Synthetic cathinones, commonly known as “bath salts,” are chemically made from synthetic compounds like 3,4-methylenedioxypyrovalerone (MDPV), mephedrone, pyrovalerone and methylone. These synthetic ingredients are obtained from natural ingredients called cathinones, found in khat, a shrub grown in East Africa and the Middle East. Many people chew on the leaves to obtain a mild stimulating effect.
A family of designer drug stimulants, synthetic cathinones appear as white or brown small crystals packed in small plastic or foil bags concealed with labels like “laundry detergent,” “plant food,” or “jewelry cleaner.” This synthetic, mind-altering drug can be bought online or even from drug paraphernalia shops. It is often known as “Flakka,” “Bloom,” “Cloud Nine,” “Lunar Wave,” “Vanilla Sky,” “White Lightning,” and “Scarface.” Cathinones can be snorted, smoked, injected or swallowed.

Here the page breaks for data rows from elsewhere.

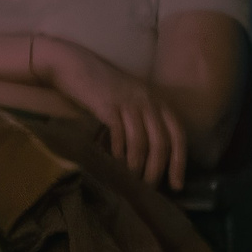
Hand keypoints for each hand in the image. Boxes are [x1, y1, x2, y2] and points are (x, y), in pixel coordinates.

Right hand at [41, 38, 188, 189]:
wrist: (73, 65)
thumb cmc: (100, 86)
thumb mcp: (130, 99)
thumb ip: (142, 119)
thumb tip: (148, 154)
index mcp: (158, 101)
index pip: (178, 136)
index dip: (179, 162)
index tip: (175, 185)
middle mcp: (148, 101)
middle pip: (161, 142)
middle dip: (158, 168)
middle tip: (149, 187)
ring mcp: (128, 102)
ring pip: (142, 141)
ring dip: (138, 164)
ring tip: (132, 179)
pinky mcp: (108, 105)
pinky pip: (120, 132)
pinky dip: (120, 149)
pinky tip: (115, 160)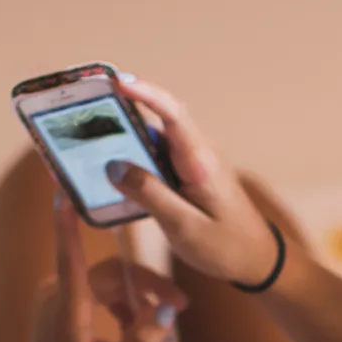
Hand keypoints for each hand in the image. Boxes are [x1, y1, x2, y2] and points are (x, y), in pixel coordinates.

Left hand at [17, 196, 186, 341]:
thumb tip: (169, 310)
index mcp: (67, 312)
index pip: (71, 260)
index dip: (69, 226)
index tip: (63, 193)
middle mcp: (59, 295)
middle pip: (113, 273)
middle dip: (149, 287)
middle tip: (181, 309)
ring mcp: (60, 295)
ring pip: (112, 283)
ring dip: (139, 303)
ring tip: (161, 336)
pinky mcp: (65, 300)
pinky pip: (103, 292)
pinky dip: (125, 308)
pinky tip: (140, 332)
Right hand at [104, 78, 282, 287]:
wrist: (256, 260)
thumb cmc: (227, 247)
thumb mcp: (184, 227)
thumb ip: (149, 195)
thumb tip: (114, 168)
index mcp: (200, 162)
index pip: (173, 114)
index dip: (146, 93)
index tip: (118, 81)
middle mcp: (197, 153)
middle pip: (158, 118)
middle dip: (122, 106)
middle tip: (84, 103)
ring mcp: (193, 161)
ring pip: (153, 138)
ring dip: (123, 134)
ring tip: (85, 133)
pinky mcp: (187, 173)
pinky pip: (156, 156)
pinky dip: (133, 157)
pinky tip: (108, 166)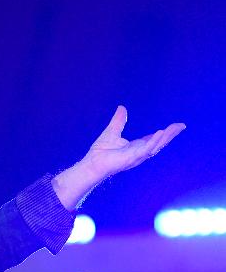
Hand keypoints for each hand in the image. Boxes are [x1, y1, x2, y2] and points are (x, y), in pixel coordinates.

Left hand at [52, 107, 185, 209]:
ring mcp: (136, 156)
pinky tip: (160, 133)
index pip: (154, 139)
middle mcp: (138, 152)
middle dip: (170, 135)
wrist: (91, 163)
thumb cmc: (100, 152)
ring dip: (166, 137)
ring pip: (155, 146)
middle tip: (181, 126)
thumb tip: (122, 108)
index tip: (175, 126)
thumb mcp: (112, 131)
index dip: (165, 133)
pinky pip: (145, 150)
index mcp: (136, 146)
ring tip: (175, 128)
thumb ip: (118, 121)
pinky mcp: (131, 158)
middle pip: (159, 143)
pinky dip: (153, 142)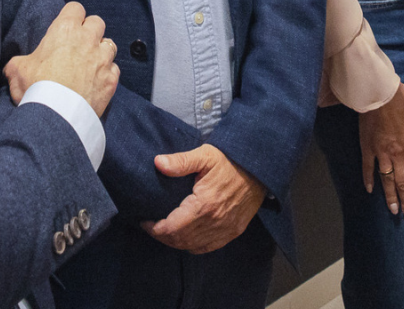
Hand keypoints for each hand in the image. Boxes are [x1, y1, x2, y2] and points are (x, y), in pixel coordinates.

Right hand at [4, 2, 119, 114]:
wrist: (56, 115)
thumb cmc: (36, 88)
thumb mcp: (17, 70)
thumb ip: (19, 62)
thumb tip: (14, 67)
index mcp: (65, 30)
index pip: (75, 8)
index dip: (71, 16)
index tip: (66, 26)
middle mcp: (88, 40)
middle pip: (97, 22)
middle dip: (90, 30)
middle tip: (78, 43)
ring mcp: (102, 59)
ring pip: (109, 44)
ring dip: (101, 50)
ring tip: (90, 61)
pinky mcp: (111, 79)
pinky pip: (114, 68)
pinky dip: (107, 72)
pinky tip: (97, 80)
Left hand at [140, 144, 264, 252]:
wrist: (258, 168)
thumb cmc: (229, 161)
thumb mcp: (204, 155)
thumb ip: (180, 162)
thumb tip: (158, 163)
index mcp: (203, 205)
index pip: (172, 228)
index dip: (154, 229)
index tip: (145, 221)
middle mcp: (214, 222)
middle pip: (180, 240)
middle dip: (162, 236)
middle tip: (152, 227)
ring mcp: (225, 229)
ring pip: (192, 246)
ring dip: (176, 242)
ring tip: (165, 232)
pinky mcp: (233, 231)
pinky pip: (208, 247)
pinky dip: (193, 247)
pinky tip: (186, 239)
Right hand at [358, 83, 403, 221]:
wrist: (378, 93)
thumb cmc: (403, 100)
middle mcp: (399, 155)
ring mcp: (382, 153)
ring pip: (387, 180)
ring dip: (390, 197)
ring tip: (394, 211)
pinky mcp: (368, 148)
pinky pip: (368, 168)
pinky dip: (369, 180)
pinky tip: (370, 191)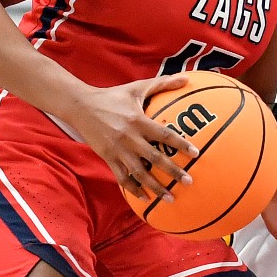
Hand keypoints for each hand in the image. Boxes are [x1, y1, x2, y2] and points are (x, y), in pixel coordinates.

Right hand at [63, 75, 198, 203]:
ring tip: (170, 197)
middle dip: (173, 171)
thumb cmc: (112, 96)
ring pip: (139, 173)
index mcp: (139, 120)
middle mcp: (130, 137)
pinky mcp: (107, 157)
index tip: (196, 154)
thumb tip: (187, 77)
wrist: (80, 106)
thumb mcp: (136, 88)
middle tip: (189, 181)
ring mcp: (118, 150)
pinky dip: (134, 189)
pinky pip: (122, 177)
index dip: (181, 144)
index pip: (164, 134)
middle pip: (155, 158)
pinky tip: (145, 198)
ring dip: (155, 186)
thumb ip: (162, 83)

Bath salts, white powder or a crystalline substance, are chemically similar to cocaine, amphetamines and ecstasy. Synthetic cathinones are considered addictive, mind-stimulating psychoactive substances that are cheap substitutes for cocaine or ecstasy, making bath salts abuse a growing problem among young people.
Bath salts abuse
The last few years have seen a rapid increase in bath salts abuse. Considered to be addictive and dangerous, a number of active ingredients in bath salts have been banned by a majority of states and the federal government.
Bath salts work by stimulating the central nervous system and temporarily increasing the dopamine level. Its use causes heightened empathy, intense euphoric effects, an increased sense of alertness, heightened sexual stimulation and an increased awareness of the senses. What makes the abuse dangerous is the ever-changing chemical makeup of the drug that makes the effects completely unpredictable.